#### WHAT THE TASK REQUIRES
When you reach the records below, output each one exactly.

(Collected data)
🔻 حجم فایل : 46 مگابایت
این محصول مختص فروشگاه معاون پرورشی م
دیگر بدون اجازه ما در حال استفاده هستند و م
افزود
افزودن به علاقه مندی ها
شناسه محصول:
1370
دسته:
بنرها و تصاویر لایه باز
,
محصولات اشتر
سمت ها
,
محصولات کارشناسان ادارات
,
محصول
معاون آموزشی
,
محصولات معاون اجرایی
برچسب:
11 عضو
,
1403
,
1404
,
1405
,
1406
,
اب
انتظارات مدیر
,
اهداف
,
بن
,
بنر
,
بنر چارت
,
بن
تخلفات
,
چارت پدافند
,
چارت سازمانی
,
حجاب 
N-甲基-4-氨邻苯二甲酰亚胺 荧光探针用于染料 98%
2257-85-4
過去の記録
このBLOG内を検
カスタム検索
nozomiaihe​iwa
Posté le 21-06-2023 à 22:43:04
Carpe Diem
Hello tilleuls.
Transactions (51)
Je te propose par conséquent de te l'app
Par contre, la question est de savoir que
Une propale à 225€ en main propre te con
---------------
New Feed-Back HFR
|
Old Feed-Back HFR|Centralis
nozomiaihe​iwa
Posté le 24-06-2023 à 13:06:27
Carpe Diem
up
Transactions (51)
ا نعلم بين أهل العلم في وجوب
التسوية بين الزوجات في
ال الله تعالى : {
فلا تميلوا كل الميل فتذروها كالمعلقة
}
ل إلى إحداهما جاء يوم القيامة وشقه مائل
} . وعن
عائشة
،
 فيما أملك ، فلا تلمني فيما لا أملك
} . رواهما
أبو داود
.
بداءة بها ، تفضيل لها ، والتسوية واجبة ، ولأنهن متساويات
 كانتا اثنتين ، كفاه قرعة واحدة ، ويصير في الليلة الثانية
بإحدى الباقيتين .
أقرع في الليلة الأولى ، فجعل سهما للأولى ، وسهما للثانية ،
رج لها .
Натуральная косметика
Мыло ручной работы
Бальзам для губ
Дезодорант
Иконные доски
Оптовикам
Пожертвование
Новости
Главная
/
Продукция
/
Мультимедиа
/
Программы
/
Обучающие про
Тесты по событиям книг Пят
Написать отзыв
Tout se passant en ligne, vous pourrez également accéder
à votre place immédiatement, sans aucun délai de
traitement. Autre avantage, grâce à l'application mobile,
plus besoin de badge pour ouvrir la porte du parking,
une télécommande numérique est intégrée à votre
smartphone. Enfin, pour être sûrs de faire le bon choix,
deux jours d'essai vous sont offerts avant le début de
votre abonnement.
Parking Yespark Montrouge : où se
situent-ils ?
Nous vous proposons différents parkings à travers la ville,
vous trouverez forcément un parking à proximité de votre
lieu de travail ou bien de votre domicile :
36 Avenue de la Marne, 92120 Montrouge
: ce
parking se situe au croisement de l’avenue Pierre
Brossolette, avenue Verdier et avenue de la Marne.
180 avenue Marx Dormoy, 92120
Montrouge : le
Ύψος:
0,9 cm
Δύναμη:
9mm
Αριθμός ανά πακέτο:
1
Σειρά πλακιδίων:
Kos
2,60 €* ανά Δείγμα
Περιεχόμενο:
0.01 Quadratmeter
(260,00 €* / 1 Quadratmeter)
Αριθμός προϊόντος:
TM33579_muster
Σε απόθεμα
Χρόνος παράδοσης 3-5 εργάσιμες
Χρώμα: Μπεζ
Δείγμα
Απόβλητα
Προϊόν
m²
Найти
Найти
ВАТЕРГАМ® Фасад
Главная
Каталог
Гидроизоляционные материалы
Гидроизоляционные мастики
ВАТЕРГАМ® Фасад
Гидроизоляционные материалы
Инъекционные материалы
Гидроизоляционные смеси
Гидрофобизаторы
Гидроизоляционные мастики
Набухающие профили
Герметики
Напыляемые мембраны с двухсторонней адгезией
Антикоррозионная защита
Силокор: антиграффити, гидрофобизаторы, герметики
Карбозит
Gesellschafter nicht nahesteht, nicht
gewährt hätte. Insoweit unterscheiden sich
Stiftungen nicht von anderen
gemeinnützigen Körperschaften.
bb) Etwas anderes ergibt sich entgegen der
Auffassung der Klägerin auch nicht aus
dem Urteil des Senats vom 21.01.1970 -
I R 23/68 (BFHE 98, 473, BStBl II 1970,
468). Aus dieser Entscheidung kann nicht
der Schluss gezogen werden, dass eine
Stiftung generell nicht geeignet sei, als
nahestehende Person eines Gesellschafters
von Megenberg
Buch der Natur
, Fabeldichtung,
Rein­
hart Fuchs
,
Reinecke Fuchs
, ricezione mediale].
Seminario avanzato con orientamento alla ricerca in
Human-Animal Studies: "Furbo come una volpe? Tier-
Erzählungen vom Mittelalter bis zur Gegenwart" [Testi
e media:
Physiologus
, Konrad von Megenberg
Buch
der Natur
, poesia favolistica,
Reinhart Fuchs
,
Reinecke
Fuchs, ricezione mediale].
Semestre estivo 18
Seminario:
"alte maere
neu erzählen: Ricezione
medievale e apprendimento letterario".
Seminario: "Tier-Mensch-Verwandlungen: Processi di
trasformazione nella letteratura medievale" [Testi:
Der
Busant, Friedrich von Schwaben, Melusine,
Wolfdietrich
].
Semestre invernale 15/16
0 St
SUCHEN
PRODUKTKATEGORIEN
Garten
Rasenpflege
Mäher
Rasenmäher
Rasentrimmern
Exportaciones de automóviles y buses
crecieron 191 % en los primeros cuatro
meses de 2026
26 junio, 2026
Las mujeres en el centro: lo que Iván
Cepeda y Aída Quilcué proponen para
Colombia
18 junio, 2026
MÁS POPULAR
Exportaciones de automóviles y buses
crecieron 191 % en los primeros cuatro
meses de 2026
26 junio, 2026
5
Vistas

#### ANSWER FOR THIS EXERCISE
🔻 حجم فایل : 46 مگابایت
این محصول مختص فروشگاه معاون پرورشی م
دیگر بدون اجازه ما در حال استفاده هستند و م
افزود
افزودن به علاقه مندی ها
شناسه محصول:
1370
دسته:
بنرها و تصاویر لایه باز
,
محصولات اشتر
سمت ها
,
محصولات کارشناسان ادارات
,
محصول
معاون آموزشی
,
محصولات معاون اجرایی
برچسب:
11 عضو
,
1403
,
1404
,
1405
,
1406
,
اب
انتظارات مدیر
,
اهداف
,
بن
,
بنر
,
بنر چارت
,
بن
تخلفات
,
چارت پدافند
,
چارت سازمانی
,
حجاب 
N-甲基-4-氨邻苯二甲酰亚胺 荧光探针用于染料 98%
2257-85-4
過去の記録
このBLOG内を検
カスタム検索
nozomiaihe​iwa
Posté le 21-06-2023 à 22:43:04
Carpe Diem
Hello tilleuls.
Transactions (51)
Je te propose par conséquent de te l'app
Par contre, la question est de savoir que
Une propale à 225€ en main propre te con
---------------
New Feed-Back HFR
|
Old Feed-Back HFR|Centralis
nozomiaihe​iwa
Posté le 24-06-2023 à 13:06:27
Carpe Diem
up
Transactions (51)
ا نعلم بين أهل العلم في وجوب
التسوية بين الزوجات في
ال الله تعالى : {
فلا تميلوا كل الميل فتذروها كالمعلقة
}
ل إلى إحداهما جاء يوم القيامة وشقه مائل
} . وعن
عائشة
،
 فيما أملك ، فلا تلمني فيما لا أملك
} . رواهما
أبو داود
.
بداءة بها ، تفضيل لها ، والتسوية واجبة ، ولأنهن متساويات
 كانتا اثنتين ، كفاه قرعة واحدة ، ويصير في الليلة الثانية
بإحدى الباقيتين .
أقرع في الليلة الأولى ، فجعل سهما للأولى ، وسهما للثانية ،
رج لها .
Натуральная косметика
Мыло ручной работы
Бальзам для губ
Дезодорант
Иконные доски
Оптовикам
Пожертвование
Новости
Главная
/
Продукция
/
Мультимедиа
/
Программы
/
Обучающие про
Тесты по событиям книг Пят
Написать отзыв
Tout se passant en ligne, vous pourrez également accéder
à votre place immédiatement, sans aucun délai de
traitement. Autre avantage, grâce à l'application mobile,
plus besoin de badge pour ouvrir la porte du parking,
une télécommande numérique est intégrée à votre
smartphone. Enfin, pour être sûrs de faire le bon choix,
deux jours d'essai vous sont offerts avant le début de
votre abonnement.
Parking Yespark Montrouge : où se
situent-ils ?
Nous vous proposons différents parkings à travers la ville,
vous trouverez forcément un parking à proximité de votre
lieu de travail ou bien de votre domicile :
36 Avenue de la Marne, 92120 Montrouge
: ce
parking se situe au croisement de l’avenue Pierre
Brossolette, avenue Verdier et avenue de la Marne.
180 avenue Marx Dormoy, 92120
Montrouge : le
Ύψος:
0,9 cm
Δύναμη:
9mm
Αριθμός ανά πακέτο:
1
Σειρά πλακιδίων:
Kos
2,60 €* ανά Δείγμα
Περιεχόμενο:
0.01 Quadratmeter
(260,00 €* / 1 Quadratmeter)
Αριθμός προϊόντος:
TM33579_muster
Σε απόθεμα
Χρόνος παράδοσης 3-5 εργάσιμες
Χρώμα: Μπεζ
Δείγμα
Απόβλητα
Προϊόν
m²
Найти
Найти
ВАТЕРГАМ® Фасад
Главная
Каталог
Гидроизоляционные материалы
Гидроизоляционные мастики
ВАТЕРГАМ® Фасад
Гидроизоляционные материалы
Инъекционные материалы
Гидроизоляционные смеси
Гидрофобизаторы
Гидроизоляционные мастики
Набухающие профили
Герметики
Напыляемые мембраны с двухсторонней адгезией
Антикоррозионная защита
Силокор: антиграффити, гидрофобизаторы, герметики
Карбозит
Gesellschafter nicht nahesteht, nicht
gewährt hätte. Insoweit unterscheiden sich
Stiftungen nicht von anderen
gemeinnützigen Körperschaften.
bb) Etwas anderes ergibt sich entgegen der
Auffassung der Klägerin auch nicht aus
dem Urteil des Senats vom 21.01.1970 -
I R 23/68 (BFHE 98, 473, BStBl II 1970,
468). Aus dieser Entscheidung kann nicht
der Schluss gezogen werden, dass eine
Stiftung generell nicht geeignet sei, als
nahestehende Person eines Gesellschafters
von Megenberg
Buch der Natur
, Fabeldichtung,
Rein­
hart Fuchs
,
Reinecke Fuchs
, ricezione mediale].
Seminario avanzato con orientamento alla ricerca in
Human-Animal Studies: "Furbo come una volpe? Tier-
Erzählungen vom Mittelalter bis zur Gegenwart" [Testi
e media:
Physiologus
, Konrad von Megenberg
Buch
der Natur
, poesia favolistica,
Reinhart Fuchs
,
Reinecke
Fuchs, ricezione mediale].
Semestre estivo 18
Seminario:
"alte maere
neu erzählen: Ricezione
medievale e apprendimento letterario".
Seminario: "Tier-Mensch-Verwandlungen: Processi di
trasformazione nella letteratura medievale" [Testi:
Der
Busant, Friedrich von Schwaben, Melusine,
Wolfdietrich
].
Semestre invernale 15/16
0 St
SUCHEN
PRODUKTKATEGORIEN
Garten
Rasenpflege
Mäher
Rasenmäher
Rasentrimmern
Exportaciones de automóviles y buses
crecieron 191 % en los primeros cuatro
meses de 2026
26 junio, 2026
Las mujeres en el centro: lo que Iván
Cepeda y Aída Quilcué proponen para
Colombia
18 junio, 2026
MÁS POPULAR
Exportaciones de automóviles y buses
crecieron 191 % en los primeros cuatro
meses de 2026
26 junio, 2026
5
Vistas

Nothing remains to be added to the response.